Exercise - All of the entries, apart from their pictures, are to be copied verbatim.

○ ○ ○ ○ ○ ○ ○

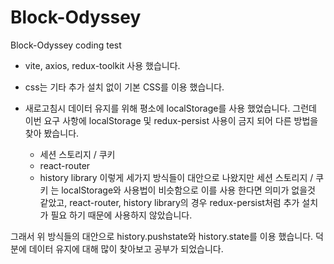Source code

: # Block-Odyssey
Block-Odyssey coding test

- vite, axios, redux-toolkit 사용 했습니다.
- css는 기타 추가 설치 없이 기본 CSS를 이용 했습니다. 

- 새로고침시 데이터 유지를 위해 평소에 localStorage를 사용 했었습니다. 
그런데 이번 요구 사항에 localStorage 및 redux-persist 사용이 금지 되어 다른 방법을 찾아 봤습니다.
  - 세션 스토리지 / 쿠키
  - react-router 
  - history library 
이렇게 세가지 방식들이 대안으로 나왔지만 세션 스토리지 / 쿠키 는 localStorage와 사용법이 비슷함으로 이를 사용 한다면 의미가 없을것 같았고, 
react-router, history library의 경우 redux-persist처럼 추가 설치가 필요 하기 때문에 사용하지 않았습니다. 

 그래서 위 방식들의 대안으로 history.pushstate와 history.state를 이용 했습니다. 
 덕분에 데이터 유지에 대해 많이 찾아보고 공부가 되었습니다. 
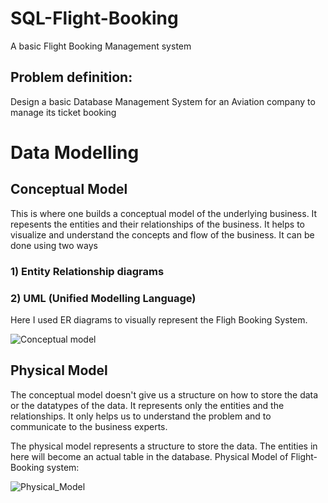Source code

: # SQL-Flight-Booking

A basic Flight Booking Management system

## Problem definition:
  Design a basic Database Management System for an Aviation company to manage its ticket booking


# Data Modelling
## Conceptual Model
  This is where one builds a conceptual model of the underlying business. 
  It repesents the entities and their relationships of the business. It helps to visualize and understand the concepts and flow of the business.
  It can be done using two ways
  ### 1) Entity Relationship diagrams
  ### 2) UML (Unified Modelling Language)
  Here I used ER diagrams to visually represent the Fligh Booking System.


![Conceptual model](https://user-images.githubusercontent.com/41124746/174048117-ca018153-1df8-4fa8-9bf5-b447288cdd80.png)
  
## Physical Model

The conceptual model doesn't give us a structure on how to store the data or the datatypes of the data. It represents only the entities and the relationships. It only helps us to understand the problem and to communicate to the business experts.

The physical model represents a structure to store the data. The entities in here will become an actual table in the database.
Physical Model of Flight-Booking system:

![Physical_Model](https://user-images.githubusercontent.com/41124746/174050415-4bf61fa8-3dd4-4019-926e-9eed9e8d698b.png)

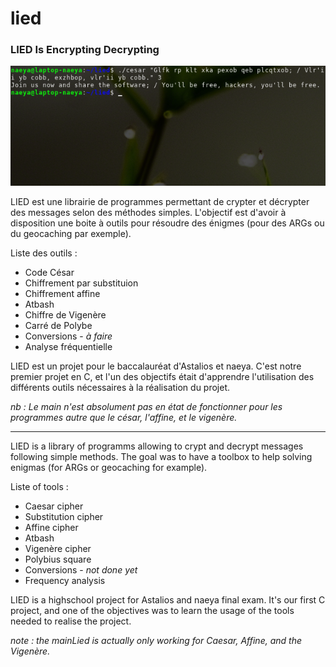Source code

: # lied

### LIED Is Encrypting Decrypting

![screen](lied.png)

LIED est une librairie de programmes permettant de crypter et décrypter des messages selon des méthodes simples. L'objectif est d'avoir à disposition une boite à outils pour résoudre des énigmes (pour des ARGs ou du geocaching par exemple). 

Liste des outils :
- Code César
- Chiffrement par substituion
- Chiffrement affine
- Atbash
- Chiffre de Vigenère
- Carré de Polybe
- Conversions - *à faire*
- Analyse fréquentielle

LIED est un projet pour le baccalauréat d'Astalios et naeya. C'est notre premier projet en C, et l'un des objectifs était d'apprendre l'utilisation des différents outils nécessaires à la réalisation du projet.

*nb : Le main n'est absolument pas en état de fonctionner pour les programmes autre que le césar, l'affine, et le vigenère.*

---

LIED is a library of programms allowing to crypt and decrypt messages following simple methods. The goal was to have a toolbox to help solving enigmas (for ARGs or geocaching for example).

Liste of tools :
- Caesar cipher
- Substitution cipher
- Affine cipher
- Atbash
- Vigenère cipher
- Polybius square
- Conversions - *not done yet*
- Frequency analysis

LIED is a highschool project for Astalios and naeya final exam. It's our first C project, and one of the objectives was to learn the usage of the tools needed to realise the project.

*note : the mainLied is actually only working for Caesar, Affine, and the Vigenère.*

○ ○ ○ ○ ○ ○ ○

Exercise answer -
Source code

: # Block-Odyssey
Block-Odyssey coding test

- vite, axios, redux-toolkit 사용 했습니다.
- css는 기타 추가 설치 없이 기본 CSS를 이용 했습니다. 

- 새로고침시 데이터 유지를 위해 평소에 localStorage를 사용 했었습니다. 
그런데 이번 요구 사항에 localStorage 및 redux-persist 사용이 금지 되어 다른 방법을 찾아 봤습니다.
  - 세션 스토리지 / 쿠키
  - react-router 
  - history library 
이렇게 세가지 방식들이 대안으로 나왔지만 세션 스토리지 / 쿠키 는 localStorage와 사용법이 비슷함으로 이를 사용 한다면 의미가 없을것 같았고, 
react-router, history library의 경우 redux-persist처럼 추가 설치가 필요 하기 때문에 사용하지 않았습니다. 

 그래서 위 방식들의 대안으로 history.pushstate와 history.state를 이용 했습니다. 
 덕분에 데이터 유지에 대해 많이 찾아보고 공부가 되었습니다. 
Source code

: # SQL-Flight-Booking

A basic Flight Booking Management system

## Problem definition:
  Design a basic Database Management System for an Aviation company to manage its ticket booking


# Data Modelling
## Conceptual Model
  This is where one builds a conceptual model of the underlying business. 
  It repesents the entities and their relationships of the business. It helps to visualize and understand the concepts and flow of the business.
  It can be done using two ways
  ### 1) Entity Relationship diagrams
  ### 2) UML (Unified Modelling Language)
  Here I used ER diagrams to visually represent the Fligh Booking System.


![Conceptual model](https://user-images.githubusercontent.com/41124746/174048117-ca018153-1df8-4fa8-9bf5-b447288cdd80.png)
  
## Physical Model

The conceptual model doesn't give us a structure on how to store the data or the datatypes of the data. It represents only the entities and the relationships. It only helps us to understand the problem and to communicate to the business experts.

The physical model represents a structure to store the data. The entities in here will become an actual table in the database.
Physical Model of Flight-Booking system:

![Physical_Model](https://user-images.githubusercontent.com/41124746/174050415-4bf61fa8-3dd4-4019-926e-9eed9e8d698b.png)

Source code

: # lied

### LIED Is Encrypting Decrypting

![screen](lied.png)

LIED est une librairie de programmes permettant de crypter et décrypter des messages selon des méthodes simples. L'objectif est d'avoir à disposition une boite à outils pour résoudre des énigmes (pour des ARGs ou du geocaching par exemple). 

Liste des outils :
- Code César
- Chiffrement par substituion
- Chiffrement affine
- Atbash
- Chiffre de Vigenère
- Carré de Polybe
- Conversions - *à faire*
- Analyse fréquentielle

LIED est un projet pour le baccalauréat d'Astalios et naeya. C'est notre premier projet en C, et l'un des objectifs était d'apprendre l'utilisation des différents outils nécessaires à la réalisation du projet.

*nb : Le main n'est absolument pas en état de fonctionner pour les programmes autre que le césar, l'affine, et le vigenère.*

---

LIED is a library of programms allowing to crypt and decrypt messages following simple methods. The goal was to have a toolbox to help solving enigmas (for ARGs or geocaching for example).

Liste of tools :
- Caesar cipher
- Substitution cipher
- Affine cipher
- Atbash
- Vigenère cipher
- Polybius square
- Conversions - *not done yet*
- Frequency analysis

LIED is a highschool project for Astalios and naeya final exam. It's our first C project, and one of the objectives was to learn the usage of the tools needed to realise the project.

*note : the mainLied is actually only working for Caesar, Affine, and the Vigenère.*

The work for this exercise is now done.